I’d probably have written this post, or one very similar to it, off my own back, given time, but I noticed in the press this week the story about the jury in the phone hacking trial being told about Chelsy Davis ‘blitzing Prince Harry with calls and texts’ while he was at Sandhurst. I also noticed that the Daily Mail removed the ‘jury told’ bit of the headline in their page header, thus presenting Chelsy’s actions as fact. Sigh.
Now I’ll admit, there’s a lot I don’t know about military training (unsurprisingly!). Apparently Harry was only able to field her calls after he’d finished training, which was “sometimes after 10pm.” This bit doesn’t seem that surprising to me – I can see that checking your phone isn’t that compatible with target practice and obstacle courses. Not, incompatible enough though, apparently, that Harry considered just turning his phone off. Instead “He keeps the phone on, but on silent – it buzzes and vibrates so frequently with new M [sic].” How fucking inconvenient that he should have to keep the phone on silent because of silly Chelsy – I mean, if it wasn’t for her he could have kept the sound on – it’s not like messages from other people who aren’t nutjob girlfriends cause the phone to buzz or vibrate.

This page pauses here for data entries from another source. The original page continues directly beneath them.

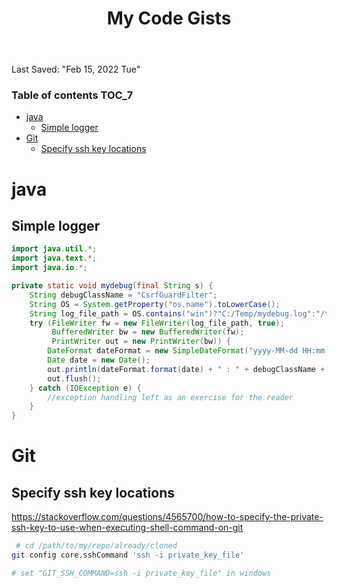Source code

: #+TITLE: My Code Gists
Last Saved: "Feb 15, 2022 Tue"

*** Table of contents                                                                   :TOC_7:
- [[#java][java]]
  - [[#simple-logger][Simple logger]]
- [[#git][Git]]
  - [[#specify-ssh-key-locations][Specify ssh key locations]]

* java

** Simple logger

#+begin_src java
import java.util.*;
import java.text.*;
import java.io.*;

private static void mydebug(final String s) {
    String debugClassName = "CsrfGuardFilter";
    String OS = System.getProperty("os.name").toLowerCase();
    String log_file_path = OS.contains("win")?"C:/Temp/mydebug.log":"/tmp/mydebug.log";
    try (FileWriter fw = new FileWriter(log_file_path, true);
         BufferedWriter bw = new BufferedWriter(fw);
         PrintWriter out = new PrintWriter(bw)) {
        DateFormat dateFormat = new SimpleDateFormat("yyyy-MM-dd HH:mm:ss");
        Date date = new Date();
        out.println(dateFormat.format(date) + " : " + debugClassName + " : " + s);
        out.flush();
    } catch (IOException e) {
        //exception handling left as an exercise for the reader
    }
}
#+end_src

* Git

** Specify ssh key locations

https://stackoverflow.com/questions/4565700/how-to-specify-the-private-ssh-key-to-use-when-executing-shell-command-on-git

#+begin_src bash
 # cd /path/to/my/repo/already/cloned
git config core.sshCommand 'ssh -i private_key_file'

# set "GIT_SSH_COMMAND=ssh -i private_key_file" in windows
#+end_src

Maybe I’m reading too much into this, but I can’t help but feel that the story would never have made it out if the roles were reversed and it was Harry doing the bombarding. So I did a bit of an experiment. I googled ‘Should I text him first?’ Total results: 744,000,000. I changed it to ‘Should I text her first?’ Total results: 423,000,000. It seems pretty clear that most of the ‘rules’ around texting are being dished out to women, not to men.

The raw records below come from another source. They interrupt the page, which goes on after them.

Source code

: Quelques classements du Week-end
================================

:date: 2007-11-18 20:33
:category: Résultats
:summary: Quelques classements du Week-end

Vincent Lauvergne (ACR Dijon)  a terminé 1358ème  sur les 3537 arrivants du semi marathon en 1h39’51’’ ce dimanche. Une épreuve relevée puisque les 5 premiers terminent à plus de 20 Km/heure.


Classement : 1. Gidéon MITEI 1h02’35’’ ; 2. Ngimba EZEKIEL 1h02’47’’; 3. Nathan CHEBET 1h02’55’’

The other reason it bothered me so much is because it’s a constant minefield in my life, too. I’m pretty clear on how often I’d like to see the boy in an ideal world, pretty clear on the fact that I like texts to end with a kiss. But we can’t reach a sensible position on communication because he can’t win – if he gets in touch it makes me stressed, and if he doesn’t get in touch it makes me stressed. The issues aren’t all to do with him – I’m terrible at contacting my friends too because I don’t want to seem needy. It’s not that I don’t care how they are, or that I don’t want to spend time with them, I’m just sure they have much better things to do, like spending time with their boyfriends or closer friends. And of course the irony is that it’s precisely that lack of self-confidence that makes me neediest of all.
I don’t blitz boys with texts, most of the time. Sometimes when I’m drunk, or when I’m angry – when it’s completely the wrong communication medium to use, in short – I’ll send two or three in quick succession without waiting for a response, but normally, I stick to just the one message, and, if I don’t hear from him first, I’ll wait two weeks before I send it. I’m no Chelsy Davis.

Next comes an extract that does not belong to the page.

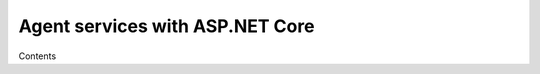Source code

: **************************************
Agent services with ASP.NET Core
**************************************

Contents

When he and I spoke about this, I couldn’t explain why I’m so cagey about communication. I don’t think he’d ever accuse me of texting him too often, and nor do I think I have to play hard to get – I’m pretty sure he’s not going to go off me because I asked twice in one week what he’s been up to. But having thought about it some more, the problem lies exactly there – the reason I don’t text is because I don’t want to know what he’s been doing, or, more accurately, who he’s been doing. When he texts me it’s extremely unlikely I’ll have been fucking someone else since the last time we spoke: the same can’t be said for him.
Of course, he’s not so heartless that he’d admit to this, or gloat about it – it’s just that knowing that it is something he does makes me nervous about otherwise innocuous lines like ‘I’ve got friends staying’ or ‘I’ve been away for the weekend.’ I’m sure he’d say I have to get over reading too much into what he says, and working myself up over stuff that I can’t be sure about, but I disagree. If you’re sleeping with someone and it’s exclusive, yes, the above is the kind of paranoid jealousy that will inevitably tear things apart. If you’re not exclusive, and a polygamous relationship isn’t your ideal, it’s not paranoid, just sad. And it’s why I won’t be becoming more proactive about communication any time soon.
I’m not going to go into the reasons here about why I’m still persisting with something that makes me unhappy, because that’s not the point of the post. The point is, you’re an intelligent woman, you can decide how often is too often. Personally, couples who text each other every day scare me a bit, because I can’t imagine someone being that massive a part of my life, but I don’t think it’s unreasonable if that’s what you want.
So here, in brief, is the point: text him first if you want to or wait for him to text if you’d rather. Because one thing is certain: even if both of you are waiting for the other person to move first, eventually one of you will get drunk and break the deadlock. That’s just how these things work.